We measured cerebral venous oxygenation after aneurysmal subarachnoid hemorrhage (aSAH) using quantitative susceptibility mapping (QSM) to explore its relationship with cognitive function.

Methods

Twenty participants, including 10 patients with aSAH and 10 healthy volunteers as the control group, were included. Patients with aSAH were evaluated at 2 days, 3 weeks, and 6 months after aSAH. Each participant underwent magnetic resonance imaging and completed the Montreal Cognitive Assessment (MoCA) at baseline, midpoint, and endpoint. QSM was used to determine the magnetic susceptibility of the cerebral veins. Furthermore, the relationship between MoCA and oxygen saturation in the cerebral veins was examined.

Results

The first scans of the cerebral veins and straight sinus susceptibility were considerably more significant in the aSAH group than in the healthy control group. At the 6-month follow-up, the mean oxygen saturation steadily increased in the aSAH group. Cerebral venous oxygen saturation was moderately correlated with MoCA (r = 0.5319, P = .0025).

Conclusion

QSM can be used to measure changes in cerebral venous oxygenation levels in patients with aSAH. During the acute phase of aSAH, there is a reduction in the oxygen saturation in the cerebral veins, and the shift in oxygen saturation levels may correlate with cognitive outcomes in patients with aSAH.

Keywords

Cerebral vein oxygen saturation subarachnoid hemorrhage quantitative susceptibility mapping SWI

Introduction

Aneurysmal subarachnoid hemorrhage (aSAH) is associated with high morbidity and fatality rates.¹ According to population-based studies, 50% of patients survive. However, cognitive impairments are common sequelae of aSAH, even among patients with good-grade aSAH.² The mechanism remains unclear. Many patients are relatively young and have meaningful responsibilities for their families.³ Cognitive impairments, including deficits in memory, executive function, and language, significantly affect the quality of life and become major obstacles for patients to return to society after recovery.⁴ However, functional problems are often undetectable using conventional imaging. Therefore, novel approaches are required to demonstrate physiological alterations in the brain of patients with aSAH to provide information that might correlate with cognitive outcome.

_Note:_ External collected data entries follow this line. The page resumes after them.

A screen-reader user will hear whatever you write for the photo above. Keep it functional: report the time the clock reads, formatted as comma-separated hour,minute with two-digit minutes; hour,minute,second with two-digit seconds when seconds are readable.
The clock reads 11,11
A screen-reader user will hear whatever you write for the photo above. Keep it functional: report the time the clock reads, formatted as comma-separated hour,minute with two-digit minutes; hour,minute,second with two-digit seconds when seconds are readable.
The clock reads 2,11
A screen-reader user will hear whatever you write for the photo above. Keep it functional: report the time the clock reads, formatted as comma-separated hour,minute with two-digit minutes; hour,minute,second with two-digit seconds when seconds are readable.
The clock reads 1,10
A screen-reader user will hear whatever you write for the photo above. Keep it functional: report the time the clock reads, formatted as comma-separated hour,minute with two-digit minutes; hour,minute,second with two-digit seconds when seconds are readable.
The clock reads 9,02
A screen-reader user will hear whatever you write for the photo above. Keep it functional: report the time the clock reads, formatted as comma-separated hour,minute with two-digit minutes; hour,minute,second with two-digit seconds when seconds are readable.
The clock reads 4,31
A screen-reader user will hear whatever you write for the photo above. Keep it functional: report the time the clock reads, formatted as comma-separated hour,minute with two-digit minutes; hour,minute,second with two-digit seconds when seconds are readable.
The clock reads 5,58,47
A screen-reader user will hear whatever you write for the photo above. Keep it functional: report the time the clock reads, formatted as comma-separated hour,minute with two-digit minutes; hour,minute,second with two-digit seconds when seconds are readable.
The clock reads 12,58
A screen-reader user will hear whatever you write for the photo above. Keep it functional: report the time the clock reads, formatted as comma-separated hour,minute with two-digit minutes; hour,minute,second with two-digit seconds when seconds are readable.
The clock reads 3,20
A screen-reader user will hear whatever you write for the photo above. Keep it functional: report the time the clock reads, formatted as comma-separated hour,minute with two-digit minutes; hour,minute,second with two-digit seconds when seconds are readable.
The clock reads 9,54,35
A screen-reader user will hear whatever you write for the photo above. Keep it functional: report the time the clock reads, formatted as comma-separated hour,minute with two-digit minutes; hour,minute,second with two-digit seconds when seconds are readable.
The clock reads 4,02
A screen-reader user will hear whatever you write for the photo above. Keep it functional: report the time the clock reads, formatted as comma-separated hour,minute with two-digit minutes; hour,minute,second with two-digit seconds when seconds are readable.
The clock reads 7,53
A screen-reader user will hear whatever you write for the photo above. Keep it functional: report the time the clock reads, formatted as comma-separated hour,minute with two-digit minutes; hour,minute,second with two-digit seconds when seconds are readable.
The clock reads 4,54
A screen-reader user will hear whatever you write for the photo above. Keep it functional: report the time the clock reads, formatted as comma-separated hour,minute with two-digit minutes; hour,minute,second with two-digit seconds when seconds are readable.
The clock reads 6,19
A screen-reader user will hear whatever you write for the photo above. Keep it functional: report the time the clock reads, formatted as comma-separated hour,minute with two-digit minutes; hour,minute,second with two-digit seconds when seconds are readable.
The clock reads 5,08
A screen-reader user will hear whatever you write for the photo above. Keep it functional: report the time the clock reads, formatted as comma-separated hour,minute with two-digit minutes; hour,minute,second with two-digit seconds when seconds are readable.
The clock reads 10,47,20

Increased oxygenation of the brain is a reliable indicator of healthy cognitive processes. Therefore, a rise in oxygen demand in brain tissues or a decrease in cerebral blood flow can be indicated by a decrease in cerebral venous oxygen saturation (SvO₂). Increases in oxygen saturation have been reported to improve outcomes, whereas reductions in oxygen saturation worsen outcomes in patients with acute ischemic stroke.⁵ Delay in the onset of cerebral ischemia and worse functional outcomes 3 months following aSAH have also been linked to lower regional cerebral oxygen saturation.⁶ Thus, monitoring the patient’s cerebral SvO₂ variations may help doctors better understand the underlying pathology. Near-infrared spectroscopy to measure brain oxygen levels has expanded to many pathologies. Because of the restricted scope of spectrophotometric techniques, they have poor resolution and shallow penetration and are unreliable.⁷

High-resolution three-dimensional phase-enhanced gradient echo imaging is known as susceptibility-weighted imaging (SWI).⁸ Blood in the veins, bleeding, and iron overload can be detected using SWI. To estimate the quantitative oxygen saturation of cortical veins, Haacke et al developed the quantitative susceptibility matching (QSM) approach based on SWI.⁹ Quantitative measurement of cerebral oxygen using QSM is still widely and effectively used in trials.^10-13 Multiple disorders, including mild traumatic brain injury and acute ischemic stroke, have been studied by examining variations in regional cerebral SvO₂ using QSM,^14,15 as well as in intracerebral hemorrhage.^16,17 The main objectives of this research were to employ QSM to compare the cerebral vein susceptibilities of patients with mild aSAH to those of age- and sex-matched healthy controls, to identify the temporal dynamics of cerebral SvO₂ in these patients, and to investigate the associations between cerebral venous susceptibility and cognitive outcomes in patients with mild aSAH.

Patients and Methods

Subjects

This study was approved by the Institutional Review Board of our hospital. All participants provided written informed consent before undergoing magnetic resonance imaging (MRI). Between December 2017 and May 2018, 15 patients with aSAH were screened. The inclusion criteria were as follows: patients who were treated with clipping or coiling within 48 h of hospital admission; those who were included within 72 h of the beginning of aSAH; those who had a World Federation of Neurological Surgeons (WFNS) grade 1 or 2¹⁸; and those who were cooperative throughout the Montreal Cognitive Assessment (MoCA) examination.¹⁹ The exclusion criteria were as follows: patients with WFNS grades 3-5 or anyone who could not cooperate with the cognition assessment; digital subtraction angiography revealed no aneurysm; complications occurred, such as rebleeding, delayed cerebral ischemia, and hydrocephalus; the computed tomography scan indicated a modified Fisher scale value of >1 or the image quality was inadequate for observation or analysis because of motion artifact; those who did not meet the inclusion and exclusion criteria. Finally, 10 patients with aSAH were recruited (six men and four women), with a mean age of 53 ± 12 years, and 10 volunteers from our hospital’s outpatient department (six men and four women), with a mean age of 56 ± 8 years, served as the healthy control group.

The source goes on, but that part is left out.